La salle où est exposée la célèbre tapisserie dans le musée à Bayeux est intentionnellement maintenue dans l'obscurité, de façon à ce que les couleurs ne blanchissent pas. Une fois que les yeux se sont habitués à l'obscurité, on peut alors voir de près la fine broderie; et l'on peut déjà constater que la date indiquée (entre 1066 et 1082) est douteuse.

C'est ce qui frappe au premier regard : on a travaillé au moins deux fois sur la tapisserie de Bayeux. Cela se voit à la façon dont on a oeuvré avec l'aiguille, aux couleurs qui ont été employées et à la dextérité des exécutants. On peut en conclure que des rajouts ont été faits avec du fil noir, et que l'on a confectionné des lignes de caractères, ou des mains, etc., sur une tapisserie plus ancienne, plus colorée et riche de nombreux dessins. Puisque cette deuxième phase de confection - qui ne passe pas inaperçue aux yeux d'un artiste ou artisan - n'est pas indiquée par les commentateurs officiels et gardiens du précieux chef d'œuvre, mais qu'au contraire, elle est formellement reniée, je ne puis que supposer qu'il y ait une raison idéologique à ce black-out.
Il n'est pas possible de savoir combien de temps a pu s'écouler entre les deux ouvrages, mais cet intervalle a dû être assez long, car il y a une fracture dans la conception du monde entre les deux phases de tissages. Le latin employé dans les inscriptions est plus récent que ne l'est l'œuvre globale. Parfois, les images sont décrites avec un sens différent de celui d'origine. Les motifs montrent en effet surtout un paganisme pré-chrétien, le texte en revanche est conforme à une interprétation différente, dictée par l'Eglise.

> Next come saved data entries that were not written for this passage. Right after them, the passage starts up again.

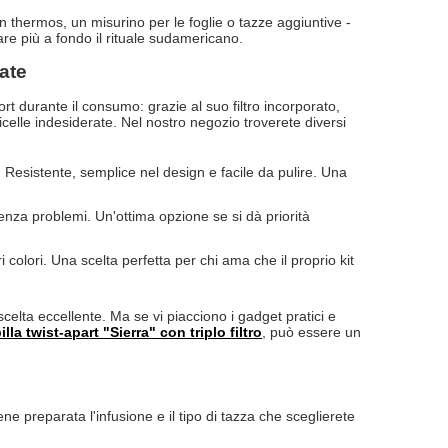
 thermos, un misurino per le foglie o tazze aggiuntive -
e più a fondo il rituale sudamericano.
ate
t durante il consumo: grazie al suo filtro incorporato,
celle indesiderate. Nel nostro negozio troverete diversi
. Resistente, semplice nel design e facile da pulire. Una
enza problemi. Un'ottima opzione se si dà priorità
ri colori. Una scelta perfetta per chi ama che il proprio kit
celta eccellente. Ma se vi piacciono i gadget pratici e
lla twist-apart "
Sierra
" con triplo filtro
, può essere un
ene preparata l'infusione e il tipo di tazza che sceglierete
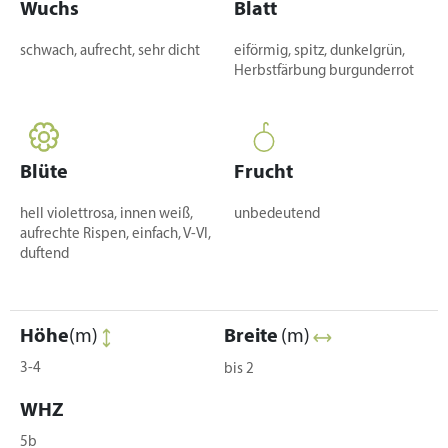
Wuchs
Blatt
schwach, aufrecht, sehr dicht
eiförmig, spitz, dunkelgrün,
Herbstfärbung burgunderrot
Blüte
Frucht
hell violettrosa, innen weiß,
unbedeutend
aufrechte Rispen, einfach, V-VI,
duftend
Höhe
(m)
Breite
(m)
3-4
bis 2
WHZ
5b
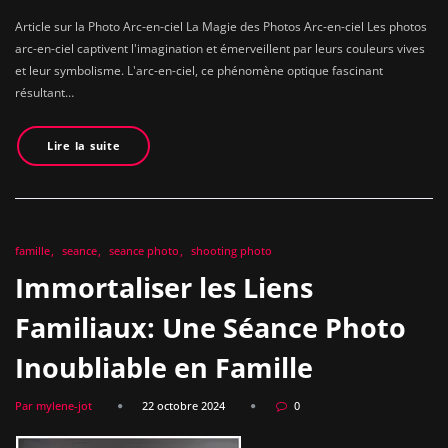
Article sur la Photo Arc-en-ciel La Magie des Photos Arc-en-ciel Les photos
arc-en-ciel captivent l'imagination et émerveillent par leurs couleurs vives
et leur symbolisme. L'arc-en-ciel, ce phénomène optique fascinant
résultant…
Lire la suite
famille
seance
seance photo
shooting photo
Immortaliser les Liens
Familiaux: Une Séance Photo
Inoubliable en Famille
Par mylene-jot
22 octobre 2024
0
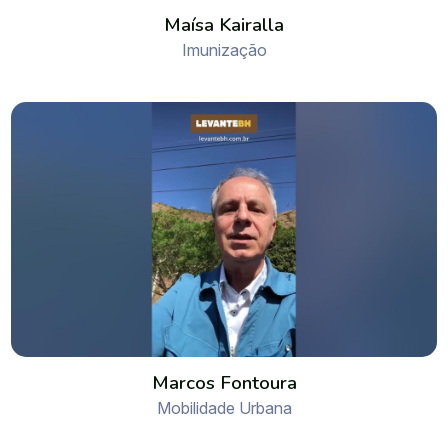
Maísa Kairalla
Imunização
Marcos Fontoura
Mobilidade Urbana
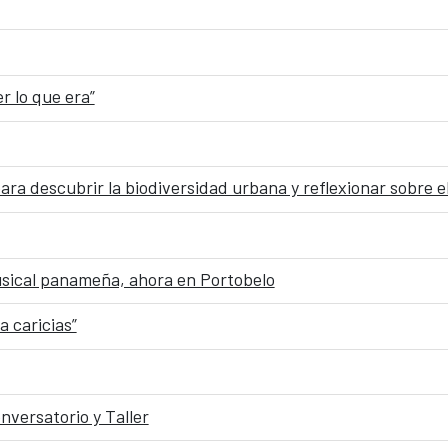
r lo que era”
ra descubrir la biodiversidad urbana y reflexionar sobre e
usical panameña, ahora en Portobelo
a caricias”
nversatorio y Taller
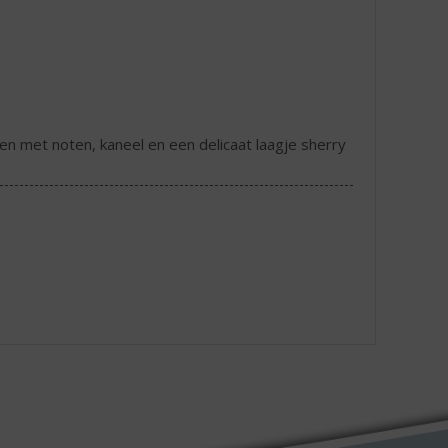
n met noten, kaneel en een delicaat laagje sherry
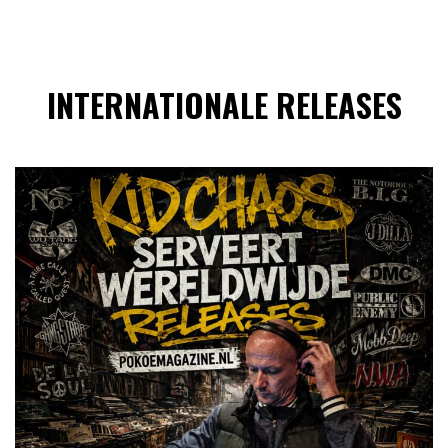
INTERNATIONALE RELEASES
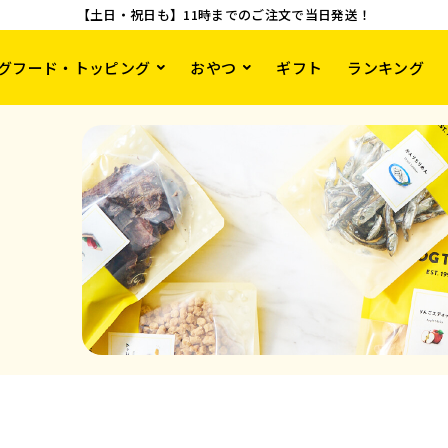
【土日・祝日も】11時までのご注文で当日発送！
グフード・トッピング
おやつ
ギフト
ランキング
り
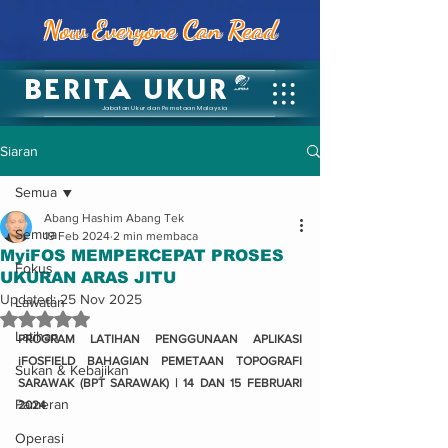
Now Everyone Can Read
BERITA UKUR
Jabatan Ukur dan Pemetaan Malaysia
Siaran
Semua
Abang Hashim Abang Tek
Semua
19 Feb 2024
2 min membaca
MyiFOS MEMPERCEPAT PROSES
Fokus
UKURAN ARAS JITU
Updated:
25 Nov 2025
Lawatan
Dinilai NaN daripada 5 bintang.
Latihan
PROGRAM LATIHAN PENGGUNAAN APLIKASI 
iFOSFIELD BAHAGIAN PEMETAAN TOPOGRAFI 
Sukan & Kebajikan
SARAWAK (BPT SARAWAK) | 14 DAN 15 FEBRUARI 
Pameran
2024
Operasi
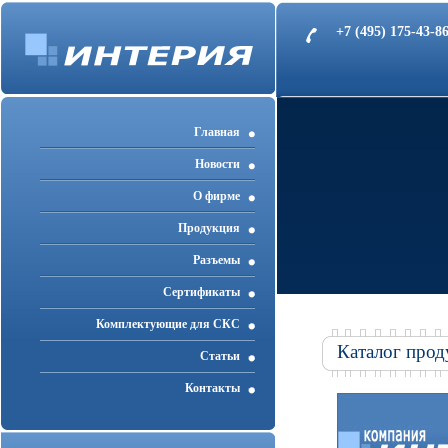
+7 (495) 175-43-
Главная
Новости
О фирме
Продукция
Разъемы
Cертификаты
Комплектующие для СКС
Каталог прод
Статьи
Контакты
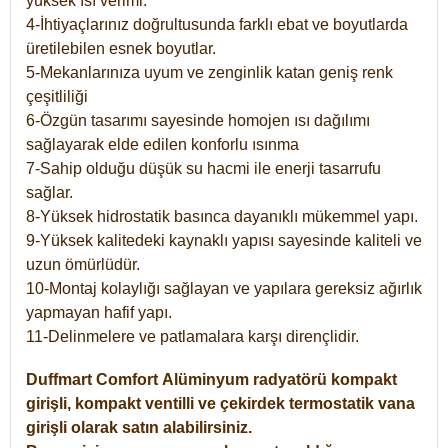
yüksek ısı verimi.
4-İhtiyaçlarınız doğrultusunda farklı ebat ve boyutlarda
üretilebilen esnek boyutlar.
5-Mekanlarınıza uyum ve zenginlik katan geniş renk
çeşitliliği
6-Özgün tasarımı sayesinde homojen ısı dağılımı
sağlayarak elde edilen konforlu ısınma
7-Sahip olduğu düşük su hacmi ile enerji tasarrufu
sağlar.
8-Yüksek hidrostatik basınca dayanıklı mükemmel yapı.
9-Yüksek kalitedeki kaynaklı yapısı sayesinde kaliteli ve
uzun ömürlüdür.
10-Montaj kolaylığı sağlayan ve yapılara gereksiz ağırlık
yapmayan hafif yapı.
11-Delinmelere ve patlamalara karşı dirençlidir.
Duffmart
Comfort
Alüminyum radyatörü kompakt
girişli, kompakt ventilli ve çekirdek termostatik vana
girişli olarak satın alabilirsiniz.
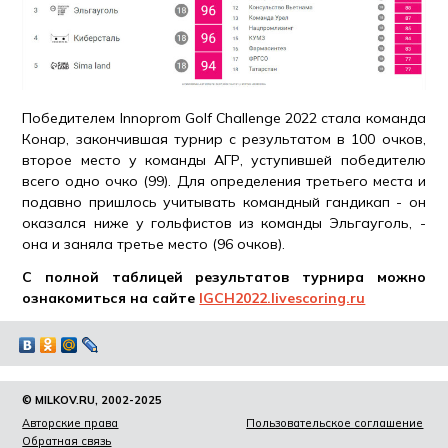
Победителем Innoprom Golf Challenge 2022 стала команда
Конар, закончившая турнир с результатом в 100 очков,
второе место у команды АГР, уступившей победителю
всего одно очко (99). Для определения третьего места и
подавно пришлось учитывать командный гандикап - он
оказался ниже у гольфистов из команды Эльгауголь, -
она и заняла третье место (96 очков).
С полной таблицей результатов турнира можно
ознакомиться на сайте
IGCH2022.livescoring.ru
© MILKOV.RU, 2002-2025
Авторские права
Пользовательское соглашение
Обратная связь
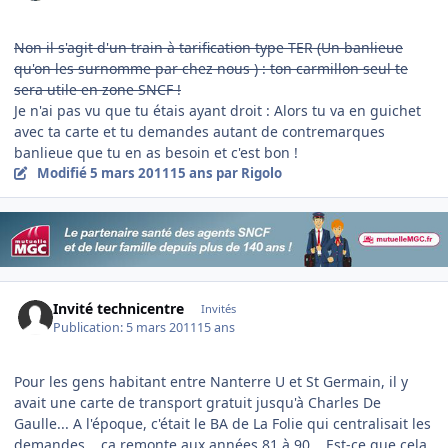
Non il s'agit d'un train à tarification type TER (Un banlieue
qu'on les surnomme par chez nous ) : ton carmillon seul te
sera utile en zone SNCF !
Je n'ai pas vu que tu étais ayant droit : Alors tu va en guichet
avec ta carte et tu demandes autant de contremarques
banlieue que tu en as besoin et c'est bon !
Modifié
5 mars 2011
15 ans
par Rigolo
Invité technicentre
Invités
Publication:
5 mars 2011
15 ans
Pour les gens habitant entre Nanterre U et St Germain, il y
avait une carte de transport gratuit jusqu'à Charles De
Gaulle... A l'époque, c'était le BA de La Folie qui centralisait les
demandes... ça remonte aux années 81 à 90... Est-ce que cela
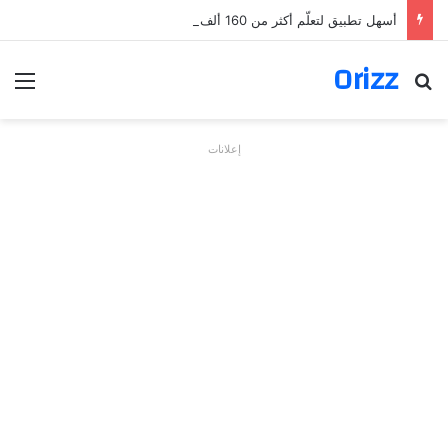
أسهل تطبيق لتعلّم أكثر من 160 ألف فعل بالألمانية
Orizz
بحث عن
الق
إعلانات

Les symboles païens ne se rencontrent pas seulement sur le rebord supérieur ou inférieur, sous la forme de monstres ou de dieux animaux, mais aussi dans la partie centrale. C'est un bestiaire bien caractérisé (figurations animales mythiques) avec, en plus, des fleurs de lis qui prennent la forme de l'arbre sacré Irminsul. Mais on ne voit de croix que sur le cercueil du roi Edouard, elles sont byzantines ou irlandaises. En revanche, l'église ("Westminster") n'arbore pas de croix sur son toit ni sur les tours, mais une tête de dragon stylisée près du chœur. Les bateaux, également, présentent des têtes de dragons, et même si cela peut être un trait archaïsant, c'est quand même significatif dans l'esprit des concepteurs de l'œuvre.
La contradiction entre les deux éléments de style est frappante.

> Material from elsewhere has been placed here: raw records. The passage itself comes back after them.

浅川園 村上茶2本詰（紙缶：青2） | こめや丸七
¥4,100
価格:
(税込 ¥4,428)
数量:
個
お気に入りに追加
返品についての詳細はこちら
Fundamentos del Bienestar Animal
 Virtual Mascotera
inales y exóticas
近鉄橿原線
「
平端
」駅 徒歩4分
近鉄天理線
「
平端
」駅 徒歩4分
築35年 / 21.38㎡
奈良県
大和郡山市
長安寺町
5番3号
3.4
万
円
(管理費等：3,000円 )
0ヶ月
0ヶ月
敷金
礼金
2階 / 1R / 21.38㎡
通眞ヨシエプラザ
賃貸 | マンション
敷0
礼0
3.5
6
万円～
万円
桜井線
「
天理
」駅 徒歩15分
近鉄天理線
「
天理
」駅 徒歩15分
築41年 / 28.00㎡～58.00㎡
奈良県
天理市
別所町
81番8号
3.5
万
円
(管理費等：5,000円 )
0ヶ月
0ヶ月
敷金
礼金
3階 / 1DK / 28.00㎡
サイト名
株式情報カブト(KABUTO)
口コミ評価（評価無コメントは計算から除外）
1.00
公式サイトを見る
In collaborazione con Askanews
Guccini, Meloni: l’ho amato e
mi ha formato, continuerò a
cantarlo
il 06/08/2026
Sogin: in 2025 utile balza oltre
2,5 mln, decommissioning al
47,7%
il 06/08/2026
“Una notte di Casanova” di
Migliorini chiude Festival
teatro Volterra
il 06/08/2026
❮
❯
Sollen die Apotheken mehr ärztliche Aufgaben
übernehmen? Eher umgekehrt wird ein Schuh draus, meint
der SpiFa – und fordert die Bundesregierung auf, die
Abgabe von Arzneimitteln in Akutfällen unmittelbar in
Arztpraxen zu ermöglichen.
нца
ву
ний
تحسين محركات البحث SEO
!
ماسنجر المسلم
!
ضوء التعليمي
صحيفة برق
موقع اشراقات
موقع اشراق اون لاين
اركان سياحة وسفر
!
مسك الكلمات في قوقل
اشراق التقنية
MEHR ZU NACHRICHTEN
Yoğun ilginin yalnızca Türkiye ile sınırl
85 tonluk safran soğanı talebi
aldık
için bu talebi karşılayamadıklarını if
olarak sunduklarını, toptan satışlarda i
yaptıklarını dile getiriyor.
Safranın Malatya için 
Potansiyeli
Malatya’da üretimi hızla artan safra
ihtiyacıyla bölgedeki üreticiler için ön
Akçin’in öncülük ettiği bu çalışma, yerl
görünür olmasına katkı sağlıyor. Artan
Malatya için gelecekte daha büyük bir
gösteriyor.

Le ticket d'entrée au musée montre un détail important de la tapisserie : l'évêque en train de célébrer la "Cène" - qui est plutôt un repas festif où l'on boit beaucoup. Il n'y a que l'inscription latine qui se trouve au-dessus pour suggérer un culte chrétien :
ET.hIC.EPSCOPVS.CIBV.ET.POTV:BENEDICIT.
("et ici le célébrant bénit nourriture et boisson ")
Une possibilité pour dater l'époque de la tapisserie pourrait se trouver dans l'observation des écussons : ceux des ANGLI ont l'air curieusement nordiques, et archaïques avec leurs pointes ; ils appartiennent à une période historique que l'on devrait pouvoir identifier. Des sculptures sur bois de la fin du 15ème siècle, en Alsace et en Suisse, montrent des écussons analogues.

Certaines peintures qui viennent d'être découvertes, sur des poutres en bois dans des maisons françaises, ont été datées du début du 14ème siècle, et sont dans un style très semblable aux dessins de la tapisserie de Bayeux.

La date que l'on donne d'habitude à la fabrication de la tapisserie : vers 1070, quelques années après la conquête de l'Angleterre par les Normands, est indéfendable. La première fois qu'on a fait mention de la célèbre tapisserie, longue de 70 mètres et destination de nombreux pèlerins, c'était en 1476. Cela pourrait bien être à ce moment que l'on a procédé aux transformations, et que l'on a rajouté les textes en latin.
Il paraît bien évident qu'une telle pièce artistique, si fameuse qu'elle attirait foule de pèlerins, aurait dû être mentionnée et décrite bien avant, si elle avait véritablement déjà existé.